Saturday, February 1, 2014

Progress that doesn't feel like progress

A lot of negative, negative, negative pulsing through me this week, and it's decided to carry it's way into my weekend.

I will say, before I continue, that I did just watch this, which helped wrestle me from my stewing pot of Ick:



FEEL GOOD times 10, am I right?? (Also, go Seahawks)

This trending negativity came back to hang out with me last night after a nearly-2 hour conversation with my friend Michelle (who I love so much I can't even tell you), and it was back when I woke up today.

Michelle, my phone date from last night, is wise beyond her years. Last night we were talking, and I was telling her that I feel guilty/behind/pathetic/etc. for not writing enough/ever/for a big enough audience. I told her that I came home from work on a Friday and managed to write something - something fiction, something I have no idea what to do with, but something - and I expressed my frustration of feeling like others in the writing rat race are getting ahead of me. I try to correct my thinking every day to adhere to my belief that I am not in charge of my life's timeline, but even so I of course fall victim to my own negativity and failure-fueled thoughts over and over.

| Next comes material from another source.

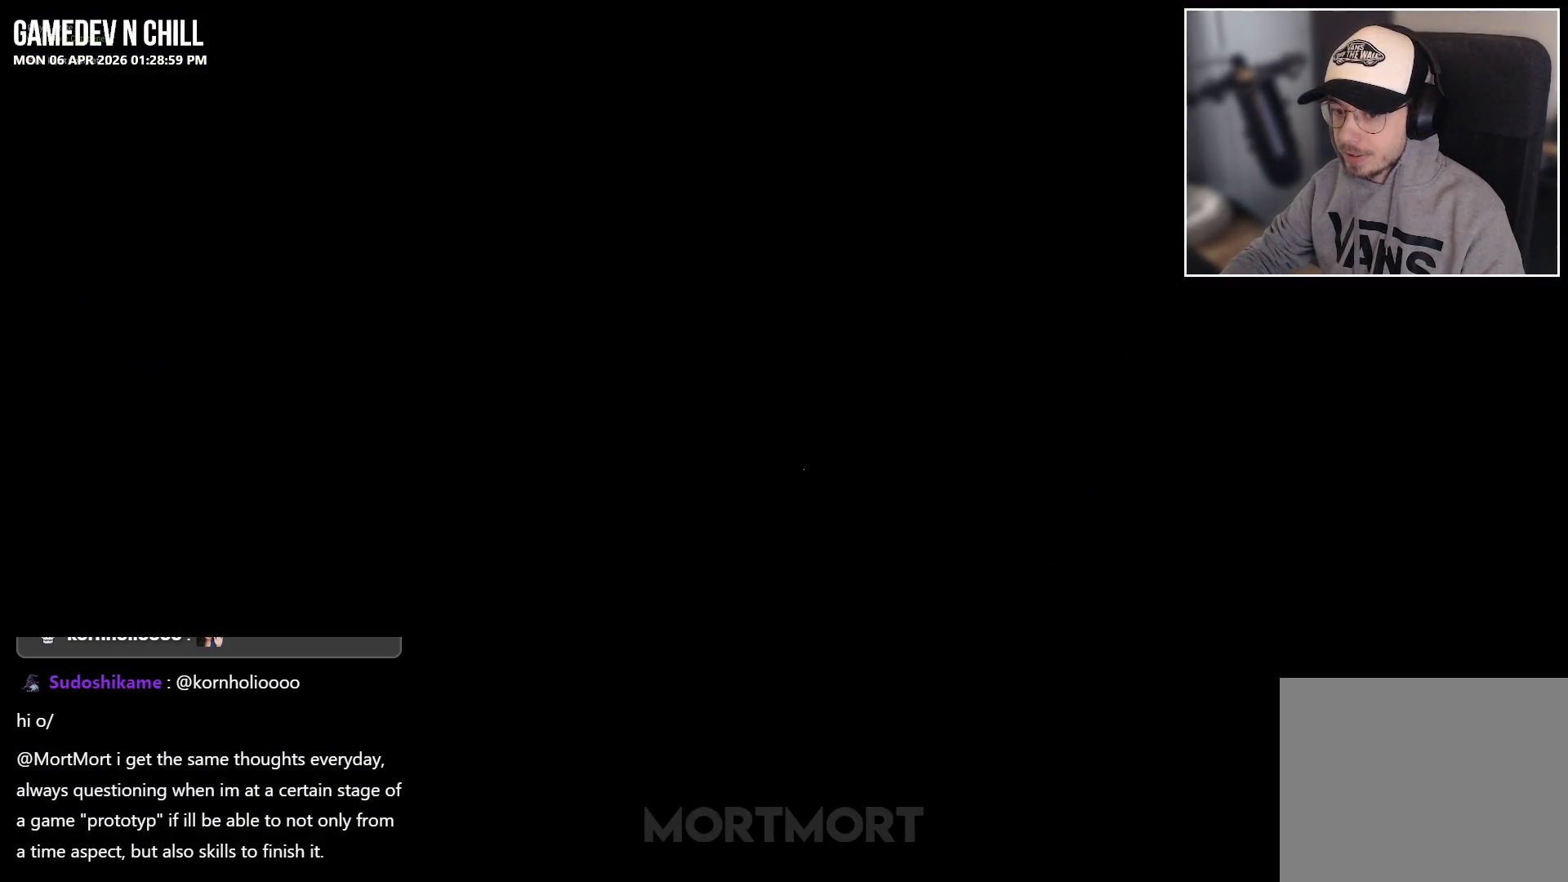
{"buttons": [], "left_stick": "center", "right_stick": "center", "events": []}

As I was telling Michelle about my sort-of-pride for doing some writing on a Friday night but mostly my annoyance with still feeling like it doesn't matter, Michelle said something. To which I said, "I'm writing that down," and I did:

"It's not a failure. It's just a slow success that's not here yet," she said.

She's 23. People aren't supposed to get that kind of wisdom until 75.*

*I actually don't believe that. I see wisdom in people of all ages all the time. So lucky to call many of those people Friend.

Michelle continually astounds me in her ability to really take care of me, though I am five crotchety years her senior. I don't quickly take my tears to my non-family friends, but I hesitate not at all to take them to Michelle. Hours we spend on the phone, thousands of miles between us, and she brings healing and comfort into my life. She cheers me on and acknowledges my feelings as real, valid, and fair.

After I got off the phone with my Shelbot, I cracked open yet another book (someone stop me, please. I have no self control. I crack open books the way a rich celebrity could rifle through $1,000 items of clothing, one after another). This book is fourth in a series I started reading last year, by author Jan Karon. On the dedication page of "Out to Canaan," a verse from Joel is listed.

"I will restore unto you the days the locusts have eaten..." - Joel 2:25

I thought, "Wow. I've never seen that."

I am a horrible Bible reader, in that I rarely do it, I don't understand most of it, and I zone out as I attempt to read it. But in the same breath I find it to be the most hauntingly poetic thing I've ever read. I usually find the poetry in snippets ("O Bethlehem Ephrathah, you are but a small Judean village, yet you will be the birthplace of my King who is alive from everlasting ages past!" - Micah 5:2), which makes sense as I will probably never be one to view things in "the big picture." I would say I believe - or try to believe, or hope to believe - in the big picture message of the Bible, but I find that I am most rocked, most soothed, and most carried forward by the small pieces here and there that don't necessarily make full sense to me. They just stir my guts, make my eyes and cheeks moist, and convince me of their deep, ancient truth in that way.

I read the verse from Joel last night, and though I tossed and turned as I later lay in the dark, as I saw that passage about the locusts I was whacked aside the heart once again and re-awoken.

All these sh*tty days, of no writing, or crap writing, of thinking I am too busy, not busy enough, directionless, head constantly churning - I'm gonna get those days back! The days the locusts have eaten! I'm not focused on cashing in on those days, like some tickets spewing out of an arcade game that I can someday go and use as I wish, writing perfectly and wonderfully - on the porch of a cabin in sight of a river, with a sexy man who will bring me bon-bons as I grow faint from writing flourishing sentences that will inspire the masses... But I'm taking comfort in that those bad days, though they will happen, though I will continue to wrestle with just who I am and what I am offering to people, the point is the locusts aren't winning. The negativity won't win.

I guess what I'm saying is that the locusts have eaten my days, and they will eat more of them, but they don't get to feast on all of them. There is still grass left (though I don't see much of it here, literally, in Los Angeles. We're more of a dust and sand region).

I don't view every past action of mine as progress. There are plenty of them I can hardly think about; I rush past them when my memory tries to surface them; I'm terrified to talk to anyone about them. I got a deep tissue massage on my injured foot this week and thought, "I'd rather endure this than talk about certain things with a therapist."

But my past is past. It will be repeated, much of it. I will have racing thoughts, I will be anxious, I will get lonely on the weekends, I will feel sorry for myself, I will not give enough love to my friends when they sometimes need it.

All I can do is move forward, trusting that the locust days will be restored to me.